VMULPH — Multiply Packed FP16 Values

Instruction En bit Mode Flag Support Instruction En bit Mode Flag Support 64/32 CPUID Feature Instruction En bit Mode Flag CPUID Feature Instruction En bit Mode Flag Op/ 64/32 CPUID Feature Instruction En bit Mode Flag 64/32 CPUID Feature Instruction En bit Mode Flag CPUID Feature Instruction En bit Mode Flag Op/ 64/32 CPUID Feature Support Description
EVEX.128.NP.MAP5.W0 59 /r VMULPH xmm1{k1}{z}, xmm2, xmm3/m128/m16bcst A V/V AVX512-FP16 AVX512VL Multiply packed FP16 values from xmm3/m128/m16bcst to xmm2 and store the result in xmm1 subject to writemask k1.
EVEX.256.NP.MAP5.W0 59 /r VMULPH ymm1{k1}{z}, ymm2, ymm3/m256/m16bcst A V/V AVX512-FP16 AVX512VL Multiply packed FP16 values from ymm3/m256/m16bcst to ymm2 and store the result in ymm1 subject to writemask k1.
EVEX.512.NP.MAP5.W0 59 /r VMULPH zmm1{k1}{z}, zmm2, zmm3/m512/m16bcst {er} A V/V AVX512-FP16 Multiply packed FP16 values in zmm3/m512/m16bcst with zmm2 and store the result in zmm1 subject to writemask k1.

Instruction Operand Encoding

Op/En Tuple Operand 1 Operand 2 Operand 3 Operand 4
A Full ModRM:reg (w) VEX.vvvv (r) ModRM:r/m (r) N/A

Description

This instruction multiplies packed FP16 values from source operands and stores the packed FP16 result in the destination operand.
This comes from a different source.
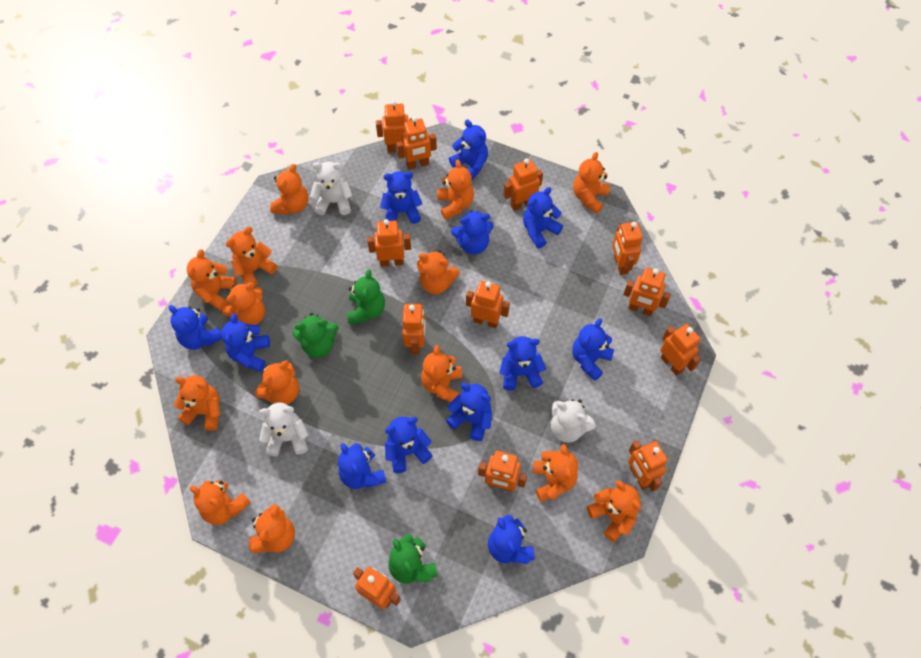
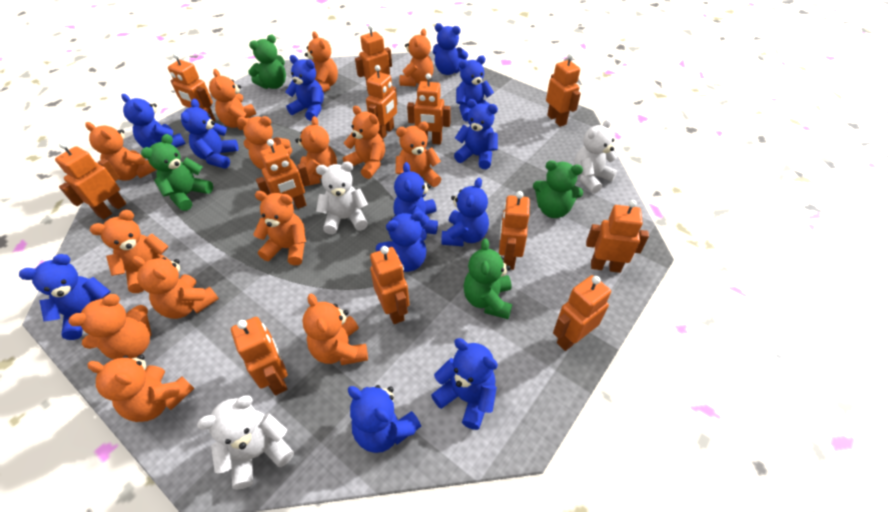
green teddy bear: [292,313,339,358] [347,269,385,324] [389,534,438,583] = 3 -> [141,134,213,211] [248,35,286,89] [463,238,512,319] [533,160,583,218] = 4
The destination elements are updated according to the writemask.

Operation

VMULPH (EVEX encoded versions) when src2 operand is a register

VL = 128, 256 or 512
KL := VL/16
IF (VL = 512) AND (EVEX.b = 1):
    SET_RM(EVEX.RC)
ELSE
    SET_RM(MXCSR.RC)
FOR j := 0 TO KL-1:
    IF k1[j] OR *no writemask*:
        DEST.fp16[j] := SRC1.fp16[j] * SRC2.fp16[j]
    ELSE IF *zeroing*:
        DEST.fp16[j] := 0
    // else dest.fp16[j] remains unchanged
DEST[MAXVL-1:VL] := 0

VMULPH (EVEX encoded versions) when src2 operand is a memory source

VL = 128, 256 or 512
KL := VL/16
FOR j := 0 TO KL-1:
    IF k1[j] OR *no writemask*:
        IF EVEX.b = 1:
            DEST.fp16[j] := SRC1.fp16[j] * SRC2.fp16[0]
        ELSE:
            DEST.fp16[j] := SRC1.fp16[j] * SRC2.fp16[j]
    ELSE IF *zeroing*:
        DEST.fp16[j] := 0
    // else dest.fp16[j] remains unchanged
DEST[MAXVL-1:VL] := 0

Intel C/C++ Compiler Intrinsic Equivalent

VMULPH __m128h _mm_mask_mul_ph (__m128h src, __mmask8 k, __m128h a, __m128h b);
VMULPH __m128h _mm_maskz_mul_ph (__mmask8 k, __m128h a, __m128h b);
VMULPH __m128h _mm_mul_ph (__m128h a, __m128h b);
VMULPH __m256h _mm256_mask_mul_ph (__m256h src, __mmask16 k, __m256h a, __m256h b);
VMULPH __m256h _mm256_maskz_mul_ph (__mmask16 k, __m256h a, __m256h b);
VMULPH __m256h _mm256_mul_ph (__m256h a, __m256h b);
VMULPH __m512h _mm512_mask_mul_ph (__m512h src, __mmask32 k, __m512h a, __m512h b);
VMULPH __m512h _mm512_maskz_mul_ph (__mmask32 k, __m512h a, __m512h b);
VMULPH __m512h _mm512_mul_ph (__m512h a, __m512h b);
VMULPH __m512h _mm512_mask_mul_round_ph (__m512h src, __mmask32 k, __m512h a, __m512h b, int rounding);
VMULPH __m512h _mm512_maskz_mul_round_ph (__mmask32 k, __m512h a, __m512h b, int rounding);
VMULPH __m512h _mm512_mul_round_ph (__m512h a, __m512h b, int rounding);

SIMD Floating-Point Exceptions

Invalid, Underflow, Overflow, Precision, Denormal

Other Exceptions

EVEX-encoded instructions, see Table 2-46, “Type E2 Class Exception Conditions.”